During a 10-day stretch this month, I took seven flights, maneuvered throughout five airports, dealt with one lost bag*, faced one cancelled flight and spent one night in the Atlanta airport (I recommend Terminal C. The lack of the armrests on the seat rows makes for a surprisingly comfortable make-shift bed). I also traveled on completely full flights and paid noticeably more for my tickets.

During my ample hours of airport meditation time, I contemplated the cause of my uncharacteristic travel woes. I shifted away from the ever-so-tempting urge to blame my annoying waits and detours on the airlines. Rather, I placed blame much more accurately on rising fuel prices (plus a little bit of unpredictable summer weather and a pinch of bad luck).

The airlines are struggling, and it seems the days of empty flights, cheap tickets and free perks have ended.

Fuel costs directly influence fares. Currently, about 40 percent of an air fare goes to paying for fuel, up from 15 percent in 2000, according to a June 13 Reuters article. Domestic tickets cost 6.8 percent more per mile compared to last year, according to a June 20 MarketWatch article. United, American and Delta have increased domestic fares by up to $60, and even discount carrier AirTran upped fares by $30, according to a June 17 CNN.com article.

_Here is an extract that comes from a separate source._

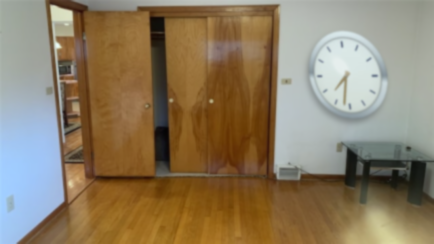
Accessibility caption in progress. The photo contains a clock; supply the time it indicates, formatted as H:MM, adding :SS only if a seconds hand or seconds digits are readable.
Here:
7:32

To cut costs, many of the major airlines are reducing flights. Delta, for one, is cutting capacity by 13 percent, according to a June 19 New York Times article. Fewer flights mean less travel flexibility—likely the reason why I was forced to take two 6 a.m. flights in this most recent travel spree, despite a personal promise never to fly before brunch-time. Limited flights also mean that missing a connection could become an even-more annoying adventure, as the time until the next available flight is certainly increased, and perhaps overnight. And, fewer flights mean crowded planes creating less space for carry-ons (and beware about checking a bag, because you’ll soon have to pay for that as well), longer boarding and de-boarding waits, and no empty seats, which sadly means no more lay-down midflight naps.

So, what’s a traveler to do in these tough travel times? I recommend booking early, packing light and buying a neck pillow. Oh, and come with ample patience, and avoid blaming the airlines and their personnel** for your travel pains unless it really is their fault (and even then, try to be nice about it).

*Did you know that you can buy items from unclaimed baggage? Check out the Unclaimed Baggage Center in Scottsboro, Ala. They buy truckloads of unclaimed baggage and flip it—thankfully my baggage is not included in their unique wares, as it was returned to me after a brief journey to Puerto Rico.

**I was on a plane in taxi at Washington Reagan three weeks ago right as a thunderstorm started to roll through. As sideline rain obstructed our view of the constant lightening flashes all around, and strong winds shook the plane as it sat on the ground, a fellow passenger in front of me became livid and berated the flight attendant about missing his connection on the other end. Really?